17 AUGUST 2002, Page 36

Investment

Robbing Jack to pay Jock

Tim Williams

WHILE the Scots may have invented the modern world, the English actually paid for it. Almost 400 years after Union, and five years after Scots voted for devolution, the pattern remains very much the same. The 'new Scotland' is, in fact, based on something very old indeed: English gold.

To be precise, it's London gold. Every year London gets £6 billion less in public spending than it gives to the Chancellor, and every year Scotland costs UK plc £4 billion more than is recovered from Scottish contributions to the Exchequer. The Scottish Parliament's social democratic generosity towards students, teachers and the elderly is funded by other people's money. Who needs a tartan tax when you can rip off a Cockney?

The rip-off takes the form of the Barnett formula, the means by which every Scot gets 23 per cent more public funding spent on them than every English person (if you exclude social security, identifiable public spending per head in Scotland is well over 30 per cent higher). Invented as a temporary device to buy off Scottish nationalism in the 1970s, over time, the formula was meant to establish greater convergence between Scottish and English levels of public spending.

Ironically, under the iron heel of Thatcher and her anti-Scottish successors in the quisling Conservative and Unionist government of John Major, the full application of Barnett resulted in GDP per head rising from 85 per cent of the UK average to 98 per cent. The English are clearly bastards. They give you the same average income as them, then lavish more on your schools and hospitals than on their own, and then give you your own parliament to spend their money as you wish. How low can they get?

Well, they could, for example, give more funding to the Scots than they do to some of the poorest regions and communities in their own country. Blow me! That's precisely what they do. Perfidious Albion. indeed. lain McLean, professor of politics at Oxford University, pointing out that health spending per head in socially identical Northumberland and the Borders region was £692 and £945 respectively, has suggested that 'if you fall ill in Northumberland. you had better stagger over the Tweed into Scotland before you call an ambulance'.

There's no doubt that the inequalities are fuelling growing English resentment and calls for the English regions to have some form of devolution, in the belief that in so emulating Scotland their own wealth would similarly grow. Thus will a constitutional reform sold as a means of renewing the United Kingdom lead to greater conflict between England and Scotland, and yet unify Scotland while dividing England. They call it modernisation.

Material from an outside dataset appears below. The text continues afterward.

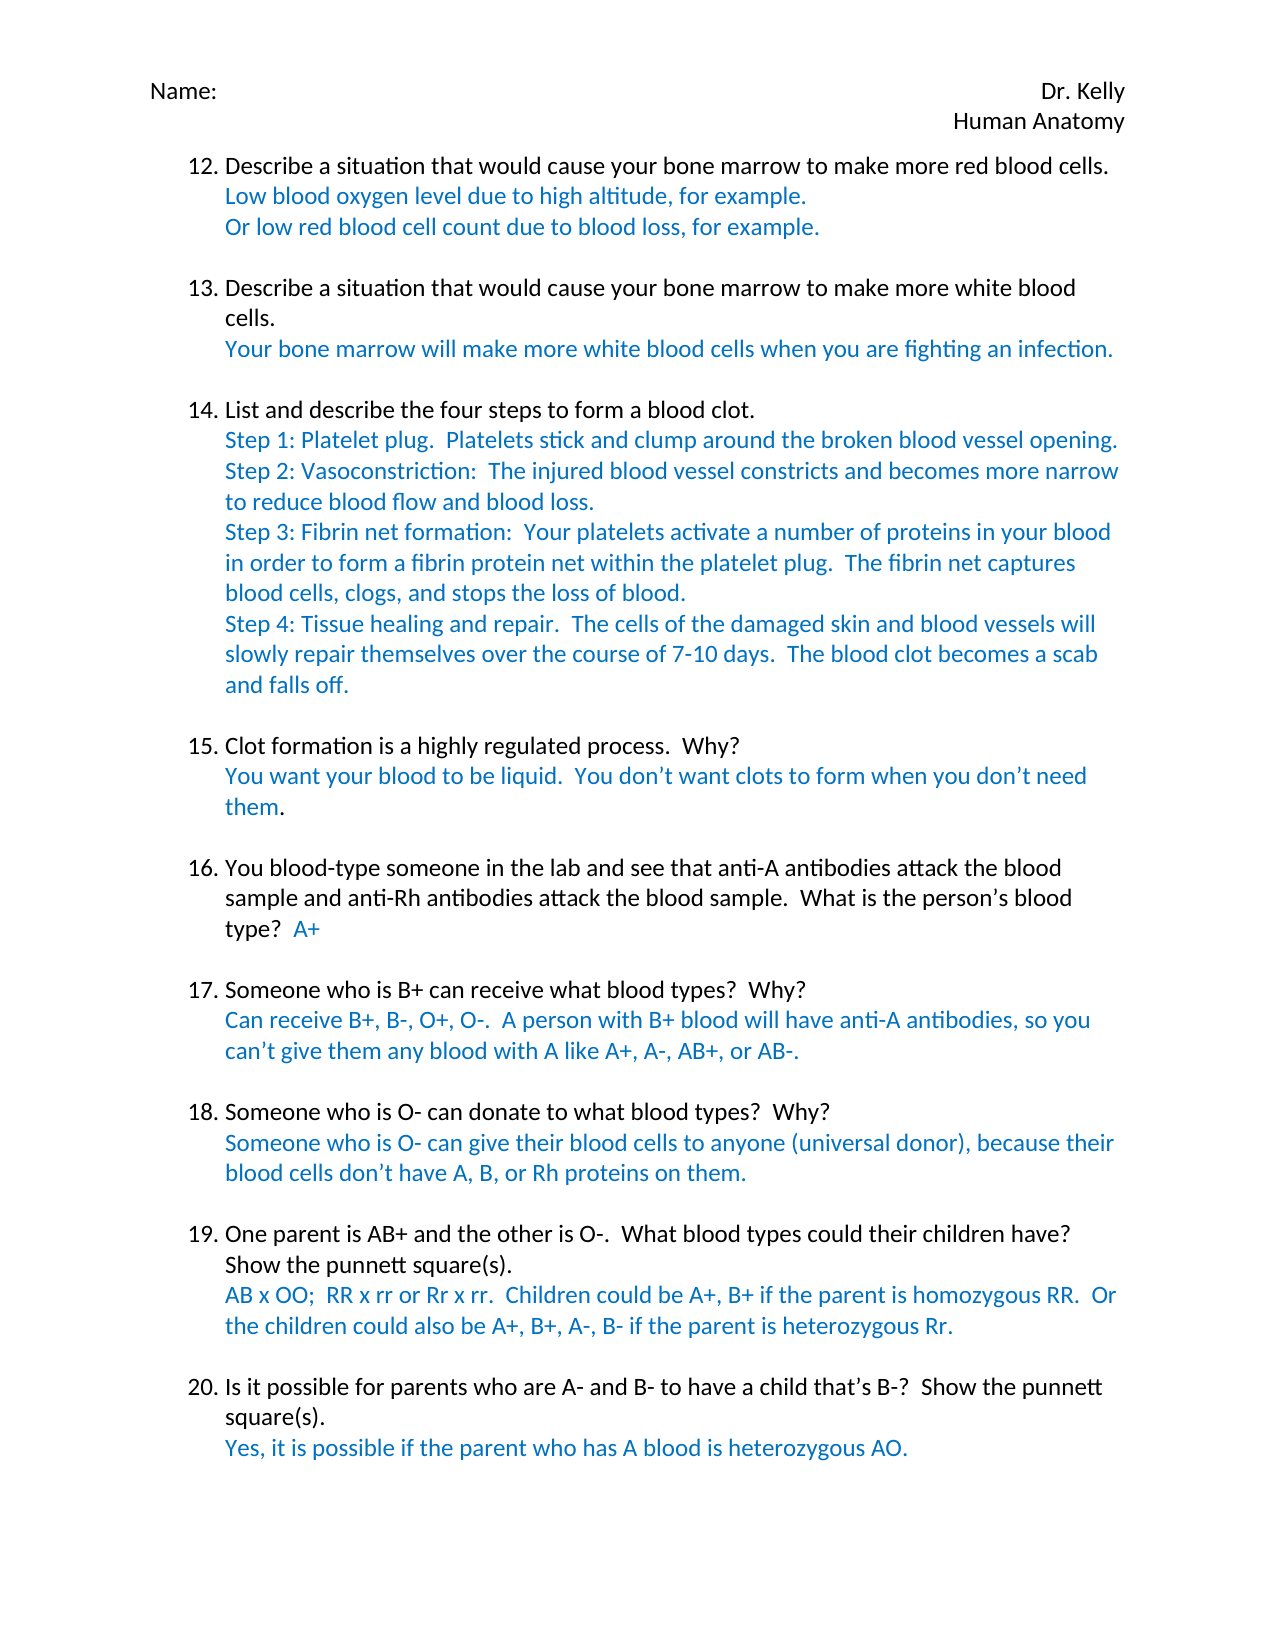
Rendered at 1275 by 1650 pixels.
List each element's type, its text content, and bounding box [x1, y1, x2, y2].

What all agree on is that London is the enemy. It's a funny way to look at the engine of this redistributive state's wealth, and an even stranger way to view some of the poorest and neediest people in the country, because, although this may come as something of a shock to the capital's external detractors, not as many people in Hackney (where I live) as they'd like are champagnequaffing, peasant-crushing City plutocrats striding to work on the backs of the poor. Forty-three per cent of children in London live in households below the poverty line, a far higher proportion than in Scotland's capital city. Twenty-nine per cent of pensioners in London live below the poverty line — comparable with Glasgow. Forty-six per cent of children in inner London secondary schools are entitled to free school meals. By contrast, Scotland's getting a free lunch.

Unemployment? London has more unemployed than Scotland and Northern Ireland combined. Life-expectancy for males in east London is lower than in the west of Scotland, and infant mortality among the large ethnic-minority population, thankfully, has no equal north of the border. At the same time, while Scotland's population declines, London's population is rocketing, placing huge demands on underfunded services and local authorities, accident-and-emergency wards and GP practices, social services and housing departments.

Recent figures issued by Ken Livingstone — message to Nos 10 and 11: some things are true, even though Ken says they are — show that London's share of government expenditure has fallen from 18 per cent to 16.5 per cent of the English total since 1995/96. How clever of the English. Scotland retains its unfair slice of public funding while the very capital city of the blue-eyed, flaxen-haired Saxon overlord has its share cut. What can they mean by that? Who are they trying to fool?

Themselves, I suspect. Being a Welshman with sporting loyalties that would test a Tebbit to destruction, I've nonetheless come to believe that the English need to be a little less foolish as regards their none too appreciative Celtic cousins. A period of tough love might be a good idea, with more funding going to where it is both needed and where it would be most welcomed — to England and particularly to London, where a major programme of public investment, extending over decades, is vital; not only to tackle social, economic and health problems, which are far greater than those confronting the Scots, but also to enable London to remain competitive and retain its central role in wealth generation. I suggest replacing the Barnett formula with the Williams formula. Invest a larger share of UK public spending in London, then redistribute the greater national wealth which will follow in relation to need on an equitable basis throughout the UK. Blimey, what'll he think of next? Reinventing a United Kingdom and abolishing the devolved institutions. Come to think of it... .

Dr Tim Williams is chief executive of the Thames Gateway London Partnership and a former Scotsman columnist.